Japan’s leadership continues to be essential on the issue of North Korean human rights. This is especially true given the deadlock within the United Nations Security Council, where some member states are often hesitant to discuss abuses and other crimes against humanity by North Korea.
World Leaders Show North Korea its Behavior is its Greatest Liability
Prime Minister Abe and U.S. President Donald Trump, along with South Korean President Moon Jae In, have held out the prospect of economic development for North Korea should it abandon its state-sponsored terrorism and release its abductees and other hostages. The possibility of lifting the North’s 25 million people out of poverty and distress into an affluent 21st century must be attractive to the North Korean regime.

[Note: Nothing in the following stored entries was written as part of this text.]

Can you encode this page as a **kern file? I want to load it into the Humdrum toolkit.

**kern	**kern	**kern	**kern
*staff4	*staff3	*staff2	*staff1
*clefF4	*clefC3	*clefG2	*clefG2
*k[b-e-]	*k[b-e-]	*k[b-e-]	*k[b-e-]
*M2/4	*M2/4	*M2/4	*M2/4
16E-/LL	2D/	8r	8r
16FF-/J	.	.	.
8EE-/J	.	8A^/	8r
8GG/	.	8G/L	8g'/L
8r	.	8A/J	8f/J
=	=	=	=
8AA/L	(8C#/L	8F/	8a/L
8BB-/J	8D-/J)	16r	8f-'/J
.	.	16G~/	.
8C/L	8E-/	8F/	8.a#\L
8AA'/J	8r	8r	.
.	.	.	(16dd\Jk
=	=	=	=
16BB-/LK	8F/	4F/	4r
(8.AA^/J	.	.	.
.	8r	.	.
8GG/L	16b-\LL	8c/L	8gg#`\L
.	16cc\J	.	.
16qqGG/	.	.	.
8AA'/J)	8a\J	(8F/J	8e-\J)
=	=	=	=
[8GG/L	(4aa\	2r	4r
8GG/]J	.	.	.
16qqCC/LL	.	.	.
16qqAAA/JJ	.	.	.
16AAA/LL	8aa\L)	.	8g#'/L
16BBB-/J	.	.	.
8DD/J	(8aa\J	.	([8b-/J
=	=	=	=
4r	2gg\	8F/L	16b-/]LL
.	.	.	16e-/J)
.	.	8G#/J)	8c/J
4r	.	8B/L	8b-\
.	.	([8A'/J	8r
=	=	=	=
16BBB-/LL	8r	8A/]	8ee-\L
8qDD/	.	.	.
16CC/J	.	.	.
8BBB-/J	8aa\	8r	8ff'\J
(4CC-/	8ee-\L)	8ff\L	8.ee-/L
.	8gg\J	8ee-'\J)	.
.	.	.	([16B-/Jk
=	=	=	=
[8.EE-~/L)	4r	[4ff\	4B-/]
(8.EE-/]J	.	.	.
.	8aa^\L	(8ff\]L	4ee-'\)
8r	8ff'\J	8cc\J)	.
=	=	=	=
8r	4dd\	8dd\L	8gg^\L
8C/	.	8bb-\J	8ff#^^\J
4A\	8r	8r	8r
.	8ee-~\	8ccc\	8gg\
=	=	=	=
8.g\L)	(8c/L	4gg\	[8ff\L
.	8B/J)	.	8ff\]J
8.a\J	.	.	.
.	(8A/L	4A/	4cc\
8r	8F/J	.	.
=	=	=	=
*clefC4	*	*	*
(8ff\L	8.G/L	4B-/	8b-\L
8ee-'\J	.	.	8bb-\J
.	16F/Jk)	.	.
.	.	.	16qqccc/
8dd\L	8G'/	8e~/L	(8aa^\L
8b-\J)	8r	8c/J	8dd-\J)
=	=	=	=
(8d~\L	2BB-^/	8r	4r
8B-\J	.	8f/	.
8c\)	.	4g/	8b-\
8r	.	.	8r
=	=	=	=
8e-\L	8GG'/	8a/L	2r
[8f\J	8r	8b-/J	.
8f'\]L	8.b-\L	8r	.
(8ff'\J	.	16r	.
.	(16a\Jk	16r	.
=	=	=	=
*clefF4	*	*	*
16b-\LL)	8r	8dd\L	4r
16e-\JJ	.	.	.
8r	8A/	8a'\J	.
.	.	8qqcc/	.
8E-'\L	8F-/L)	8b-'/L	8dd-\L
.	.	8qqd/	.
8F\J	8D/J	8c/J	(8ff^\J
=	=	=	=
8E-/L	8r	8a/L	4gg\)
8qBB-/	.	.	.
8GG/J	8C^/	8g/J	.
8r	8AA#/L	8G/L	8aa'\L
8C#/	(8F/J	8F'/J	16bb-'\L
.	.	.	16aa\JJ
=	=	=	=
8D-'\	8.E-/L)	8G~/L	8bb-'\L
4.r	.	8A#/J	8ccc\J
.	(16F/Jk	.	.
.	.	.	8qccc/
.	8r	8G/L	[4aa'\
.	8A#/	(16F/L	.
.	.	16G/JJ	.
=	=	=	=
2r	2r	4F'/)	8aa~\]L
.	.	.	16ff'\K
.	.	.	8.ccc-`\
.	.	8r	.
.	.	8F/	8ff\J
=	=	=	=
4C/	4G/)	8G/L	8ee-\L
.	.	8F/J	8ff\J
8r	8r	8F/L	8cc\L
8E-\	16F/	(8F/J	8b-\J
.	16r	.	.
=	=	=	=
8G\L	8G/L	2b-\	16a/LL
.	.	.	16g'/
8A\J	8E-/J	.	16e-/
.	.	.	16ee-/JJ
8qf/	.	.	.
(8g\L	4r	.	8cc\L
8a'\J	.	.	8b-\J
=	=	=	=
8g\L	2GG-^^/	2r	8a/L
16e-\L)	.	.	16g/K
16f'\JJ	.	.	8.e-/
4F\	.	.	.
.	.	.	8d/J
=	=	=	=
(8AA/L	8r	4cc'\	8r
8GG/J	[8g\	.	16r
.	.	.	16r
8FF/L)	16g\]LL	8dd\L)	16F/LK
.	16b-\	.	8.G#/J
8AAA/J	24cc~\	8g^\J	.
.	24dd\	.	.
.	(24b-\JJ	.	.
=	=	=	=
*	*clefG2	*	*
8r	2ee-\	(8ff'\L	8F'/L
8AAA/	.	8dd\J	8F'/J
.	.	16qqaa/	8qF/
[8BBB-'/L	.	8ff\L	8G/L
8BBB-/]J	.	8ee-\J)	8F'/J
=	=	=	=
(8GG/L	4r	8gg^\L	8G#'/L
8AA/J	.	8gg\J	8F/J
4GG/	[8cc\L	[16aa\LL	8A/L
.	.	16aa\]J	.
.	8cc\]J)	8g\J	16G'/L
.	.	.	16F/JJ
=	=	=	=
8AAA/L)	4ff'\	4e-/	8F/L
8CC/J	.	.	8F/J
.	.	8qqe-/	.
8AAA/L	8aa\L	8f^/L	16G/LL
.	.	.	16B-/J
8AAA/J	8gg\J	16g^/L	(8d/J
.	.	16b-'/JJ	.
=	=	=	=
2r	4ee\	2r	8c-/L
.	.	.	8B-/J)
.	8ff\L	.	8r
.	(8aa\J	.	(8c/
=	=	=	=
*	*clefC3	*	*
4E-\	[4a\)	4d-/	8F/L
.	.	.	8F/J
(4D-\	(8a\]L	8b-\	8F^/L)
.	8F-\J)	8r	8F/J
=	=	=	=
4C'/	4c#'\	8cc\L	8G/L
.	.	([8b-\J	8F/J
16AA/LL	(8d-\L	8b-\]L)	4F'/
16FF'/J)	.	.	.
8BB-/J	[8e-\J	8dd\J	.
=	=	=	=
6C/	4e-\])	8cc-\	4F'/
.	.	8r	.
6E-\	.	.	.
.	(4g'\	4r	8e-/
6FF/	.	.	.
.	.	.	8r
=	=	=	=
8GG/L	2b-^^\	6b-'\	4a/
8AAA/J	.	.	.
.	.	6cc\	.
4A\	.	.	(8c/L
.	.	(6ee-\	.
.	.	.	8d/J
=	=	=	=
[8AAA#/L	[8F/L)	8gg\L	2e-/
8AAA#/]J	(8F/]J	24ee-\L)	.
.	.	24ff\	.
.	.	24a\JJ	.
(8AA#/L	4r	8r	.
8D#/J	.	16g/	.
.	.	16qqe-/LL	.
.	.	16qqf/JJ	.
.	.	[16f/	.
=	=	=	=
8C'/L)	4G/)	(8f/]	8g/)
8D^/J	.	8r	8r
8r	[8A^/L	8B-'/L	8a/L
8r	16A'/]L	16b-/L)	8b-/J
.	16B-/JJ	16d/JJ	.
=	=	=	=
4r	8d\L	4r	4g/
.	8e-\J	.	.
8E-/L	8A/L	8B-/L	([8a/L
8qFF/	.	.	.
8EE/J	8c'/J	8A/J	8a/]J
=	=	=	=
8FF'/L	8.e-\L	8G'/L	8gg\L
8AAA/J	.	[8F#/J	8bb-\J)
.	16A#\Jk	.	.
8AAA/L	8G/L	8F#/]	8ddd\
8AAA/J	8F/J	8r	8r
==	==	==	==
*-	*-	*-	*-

Sending Off ‘Winds from Home’
Putting the year’s efforts into perspective, the December symposium ended on an upbeat note with a mini concert, joint recording of the radio programs, Furusato no Kaze (Winds from Home) and Shiokaze (Sea Breeze), which regularly broadcasts towards North Korea.
The music of the late afternoon soared on the hopes of the audience and the talent of professionals and amateurs alike. It was a poignant reminder of depth of free society’s longing for the return of their loved ones and an end to North Korea’s violations of international norms.
A Chance to Choose a Better Life for North Koreans
With the close of the symposium and an active year garnering international understanding and support, the stage is set for 2019. Will North Korea abandon its programs of human rights violations, nuclear and missile weapons development? Will it seek aid and accept instead the offers of help in building a meaningful economy – and life for the people of North Korea?
There is no future for North Korea without the return of every abductee. In tandem, there must be resolution of the nuclear weapons and missile programs that also violate international law and threaten the world.
All eyes will be on Northeast Asia in 2019, waiting to see whether the long nightmare of North Korea’s global campaign of terrorism may finally be drawing to a close.